Показала нам Вера Николаевна также и пожелтевшую французскую газету, где во всю страницу и во весь рост все в том же фраке, с выставленным вперед голым католическим подбородком был изображен лауреат «При Нобель» Жан Бунин, и во всем этом было что-то бесконечно горькое, я бы даже сказал, жестоко бессмысленное.

– Вот здесь, на этом «сомье», Иван Алексеевич умер. – И Вера Николаевна подошла к продавленному, на ножках, покрытому ветхим ковром матрацу, в изголовье которого на столике стояла старинная черно-серебряная икона-складень, с которой Бунин никогда не расставался, возил с собой повсюду. Тут же на стене висело еще несколько иконок в золоченых окладах, крестильных крестиков, и даже, кажется, граненых пасхальных яичек, но все это лишь подчеркивало нищенский вид ложа, на котором умер Иван Бунин.

– Как это было? – спросил я.

– Иван Алексеевич обладал железным здоровьем, он почти никогда не болел. Врачи говорили, что у него грудь молотобойца. У него за всю его жизнь была одна-единственная болезнь. Вы знаете эту единственную болезнь Бунина, – сказала Вера Николаевна с полуулыбкой, обратившись ко мне, как к «своему человеку», перед которым нечего стесняться. – Геморрой. Но от геморроя не умираю, – грустно улыбнулась она. – Иван Алексеевич умер просто от старости. Ему уже было восемьдесят три года. В последнее время он очень ослабел. Его нужно было на руках носить в ванную, чтобы выкупать. Не желая его оставлять одного ночью, я спала вместе с ним на этом сомье, ложась у него в ногах – тихонько, калачиком, лишь бы не потревожить.

Седьмого ноября – в тот самый день, когда вы праздновали годовщину своей Революции, – вечером он заснул и спал все время довольно спокойно.
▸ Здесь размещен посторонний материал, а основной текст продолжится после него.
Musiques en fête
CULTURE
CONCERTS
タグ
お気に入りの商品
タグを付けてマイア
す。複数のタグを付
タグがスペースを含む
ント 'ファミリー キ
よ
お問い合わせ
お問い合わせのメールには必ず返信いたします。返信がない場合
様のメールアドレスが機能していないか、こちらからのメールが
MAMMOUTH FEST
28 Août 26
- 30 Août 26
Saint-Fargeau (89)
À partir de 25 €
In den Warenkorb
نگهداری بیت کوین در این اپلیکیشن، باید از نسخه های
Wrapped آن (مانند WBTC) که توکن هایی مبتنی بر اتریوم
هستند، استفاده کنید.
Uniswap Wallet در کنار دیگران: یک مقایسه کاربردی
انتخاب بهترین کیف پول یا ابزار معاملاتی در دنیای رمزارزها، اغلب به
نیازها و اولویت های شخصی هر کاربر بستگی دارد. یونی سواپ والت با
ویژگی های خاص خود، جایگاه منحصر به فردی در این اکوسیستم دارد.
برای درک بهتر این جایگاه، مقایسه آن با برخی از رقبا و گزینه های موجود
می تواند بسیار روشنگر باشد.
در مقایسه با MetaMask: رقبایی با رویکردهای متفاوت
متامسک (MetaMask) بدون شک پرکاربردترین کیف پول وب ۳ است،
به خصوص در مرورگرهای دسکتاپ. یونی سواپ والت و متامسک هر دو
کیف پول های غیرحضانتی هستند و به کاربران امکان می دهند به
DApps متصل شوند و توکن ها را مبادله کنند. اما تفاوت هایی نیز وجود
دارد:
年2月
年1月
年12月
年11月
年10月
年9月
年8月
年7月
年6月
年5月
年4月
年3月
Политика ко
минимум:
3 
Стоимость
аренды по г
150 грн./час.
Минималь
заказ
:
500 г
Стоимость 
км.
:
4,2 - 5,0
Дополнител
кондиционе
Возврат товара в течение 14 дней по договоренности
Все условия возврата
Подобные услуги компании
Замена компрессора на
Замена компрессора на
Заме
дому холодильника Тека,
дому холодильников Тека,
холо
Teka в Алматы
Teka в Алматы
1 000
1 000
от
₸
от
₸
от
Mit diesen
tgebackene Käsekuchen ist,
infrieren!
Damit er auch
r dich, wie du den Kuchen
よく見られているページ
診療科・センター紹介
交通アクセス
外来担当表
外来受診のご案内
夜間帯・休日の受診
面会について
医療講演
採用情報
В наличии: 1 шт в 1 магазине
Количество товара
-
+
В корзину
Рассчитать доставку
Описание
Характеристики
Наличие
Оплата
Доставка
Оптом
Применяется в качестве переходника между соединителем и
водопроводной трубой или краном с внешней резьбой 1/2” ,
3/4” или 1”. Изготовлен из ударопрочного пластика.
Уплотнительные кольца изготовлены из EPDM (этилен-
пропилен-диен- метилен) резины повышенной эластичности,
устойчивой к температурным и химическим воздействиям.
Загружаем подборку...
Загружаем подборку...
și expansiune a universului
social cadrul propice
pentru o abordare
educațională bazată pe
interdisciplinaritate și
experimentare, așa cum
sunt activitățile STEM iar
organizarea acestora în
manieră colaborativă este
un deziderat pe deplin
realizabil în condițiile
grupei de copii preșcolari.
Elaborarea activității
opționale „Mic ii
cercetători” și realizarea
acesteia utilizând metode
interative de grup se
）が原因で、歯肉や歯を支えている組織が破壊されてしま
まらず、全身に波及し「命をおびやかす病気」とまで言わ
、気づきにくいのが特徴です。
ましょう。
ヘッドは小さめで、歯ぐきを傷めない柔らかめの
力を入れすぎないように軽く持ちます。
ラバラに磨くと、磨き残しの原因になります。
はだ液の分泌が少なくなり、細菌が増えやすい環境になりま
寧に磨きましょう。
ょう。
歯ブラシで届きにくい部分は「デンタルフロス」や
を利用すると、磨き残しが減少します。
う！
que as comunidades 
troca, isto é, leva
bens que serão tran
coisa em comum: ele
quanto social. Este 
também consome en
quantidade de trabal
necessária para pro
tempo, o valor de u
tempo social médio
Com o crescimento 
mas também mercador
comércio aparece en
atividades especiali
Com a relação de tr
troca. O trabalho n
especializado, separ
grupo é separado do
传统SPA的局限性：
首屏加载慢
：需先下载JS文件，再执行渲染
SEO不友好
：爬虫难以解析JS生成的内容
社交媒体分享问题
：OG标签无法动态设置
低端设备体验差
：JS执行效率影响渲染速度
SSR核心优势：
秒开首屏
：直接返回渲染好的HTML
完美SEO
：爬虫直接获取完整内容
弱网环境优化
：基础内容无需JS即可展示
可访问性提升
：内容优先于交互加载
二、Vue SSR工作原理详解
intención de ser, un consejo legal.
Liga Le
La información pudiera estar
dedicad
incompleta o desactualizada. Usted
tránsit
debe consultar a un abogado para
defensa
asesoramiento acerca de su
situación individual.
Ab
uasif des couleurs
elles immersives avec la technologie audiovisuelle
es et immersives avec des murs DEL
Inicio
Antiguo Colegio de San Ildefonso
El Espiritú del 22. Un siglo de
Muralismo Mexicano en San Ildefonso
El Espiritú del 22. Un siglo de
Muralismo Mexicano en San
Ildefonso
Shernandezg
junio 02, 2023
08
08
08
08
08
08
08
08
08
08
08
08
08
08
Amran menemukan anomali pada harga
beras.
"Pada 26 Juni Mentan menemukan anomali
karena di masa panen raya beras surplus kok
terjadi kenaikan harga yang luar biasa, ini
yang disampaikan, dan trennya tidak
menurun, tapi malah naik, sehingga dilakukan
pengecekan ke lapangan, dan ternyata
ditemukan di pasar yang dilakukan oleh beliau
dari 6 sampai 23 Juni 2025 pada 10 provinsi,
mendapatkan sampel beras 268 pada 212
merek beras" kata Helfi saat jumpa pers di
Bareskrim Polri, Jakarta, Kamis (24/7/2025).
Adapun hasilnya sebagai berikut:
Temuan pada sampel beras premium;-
Но вдруг в третьем часу вскочил, как от удара электрического тока, и, толкнув меня, сел на постели с выражением такого непередаваемого ужаса на лице, что я похолодела и поняла – это конец. При свете мутных ночных огней Пасси мне даже показалось, что остатки его серо-белых волос поднялись над худой плешивой головой. Он что-то хотел сказать, может быть даже крикнуть, дернулся всем своим старческим, костлявым телом, и вдруг рот его странно разинулся, нижняя челюсть отвалилась вот так…

Вера Николаевна с привычным автоматизмом изобразила предсмертную конвульсию Бунина, ее рот странно разинулся, нижняя челюсть отвалилась, и я вдруг как бы воочию увидел перед собой лицо Бунина в последний миг его жизни, обезумевшие белые глаза Иоанна Грозного, череп, покрытый холодным потом, черный провал разинутого рта с отвалившейся челюстью.